_THE TASK_
Please repeat every one of the entries below word for word, leaving out the pictures.

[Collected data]
################

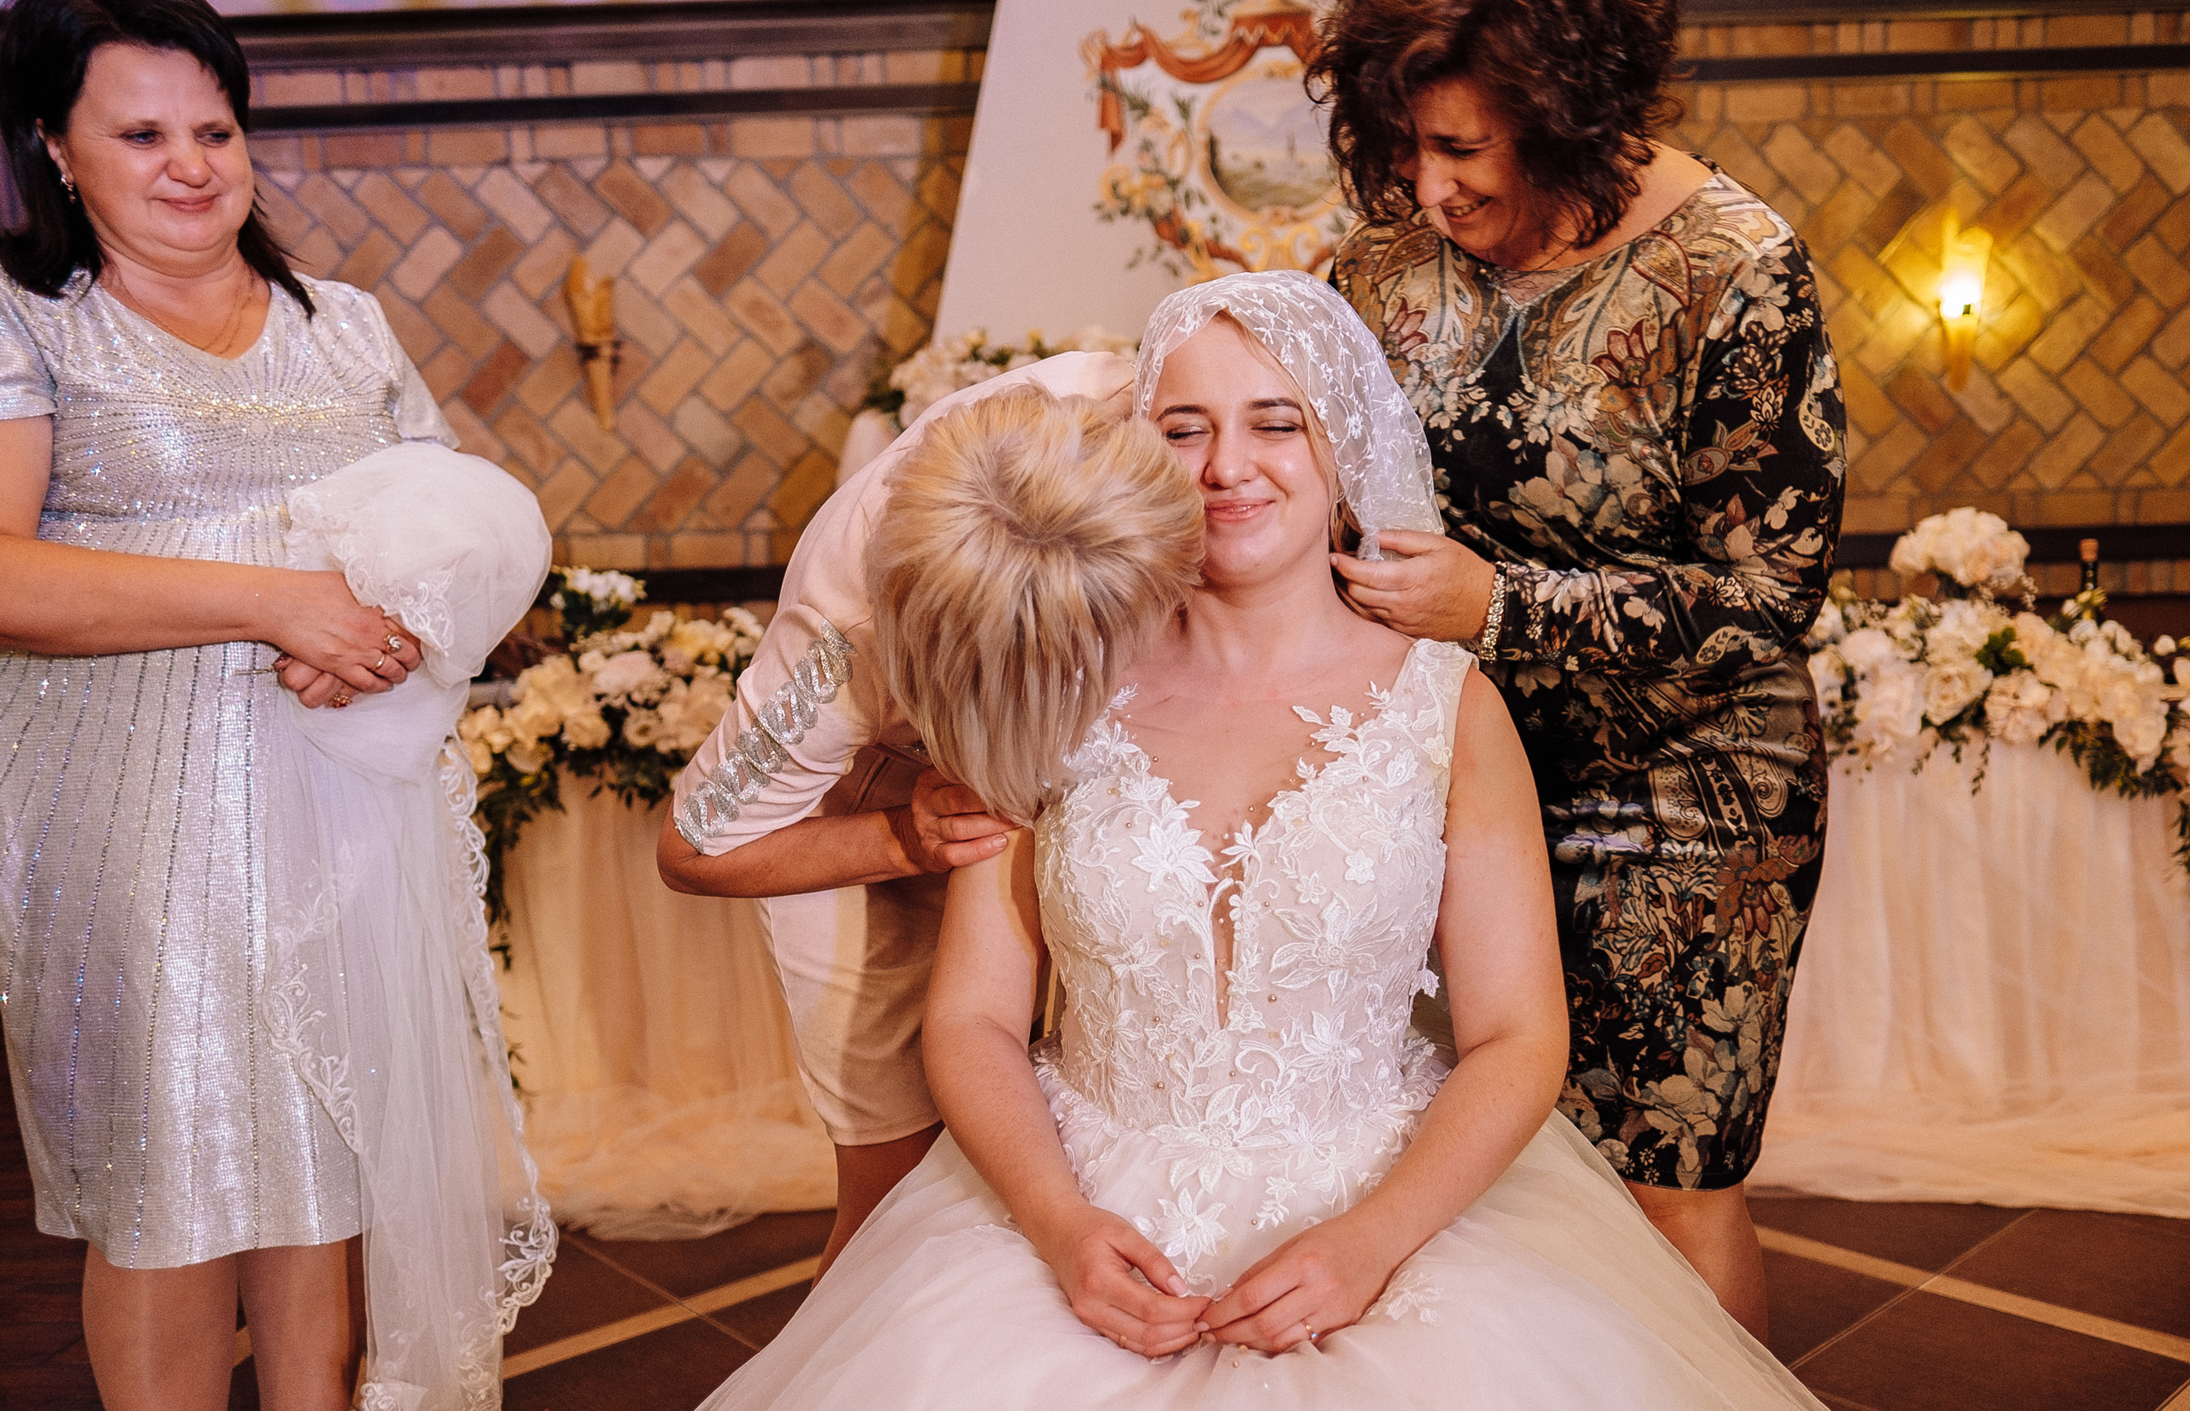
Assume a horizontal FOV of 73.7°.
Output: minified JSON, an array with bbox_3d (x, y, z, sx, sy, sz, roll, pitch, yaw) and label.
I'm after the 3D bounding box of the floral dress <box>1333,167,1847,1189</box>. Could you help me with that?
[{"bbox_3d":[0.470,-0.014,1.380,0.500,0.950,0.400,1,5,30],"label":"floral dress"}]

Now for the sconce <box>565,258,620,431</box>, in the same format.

################

_EXERCISE RESULT_
Assume a horizontal FOV of 73.7°.
Output: minified JSON, an array with bbox_3d (x, y, z, sx, sy, sz, roll, pitch, yaw) and label.
I'm after the 3D bounding box of the floral dress <box>1333,167,1847,1189</box>. Could you help me with that?
[{"bbox_3d":[0.470,-0.014,1.380,0.500,0.950,0.400,1,5,30],"label":"floral dress"}]

Now for the sconce <box>565,258,620,431</box>, in the same format.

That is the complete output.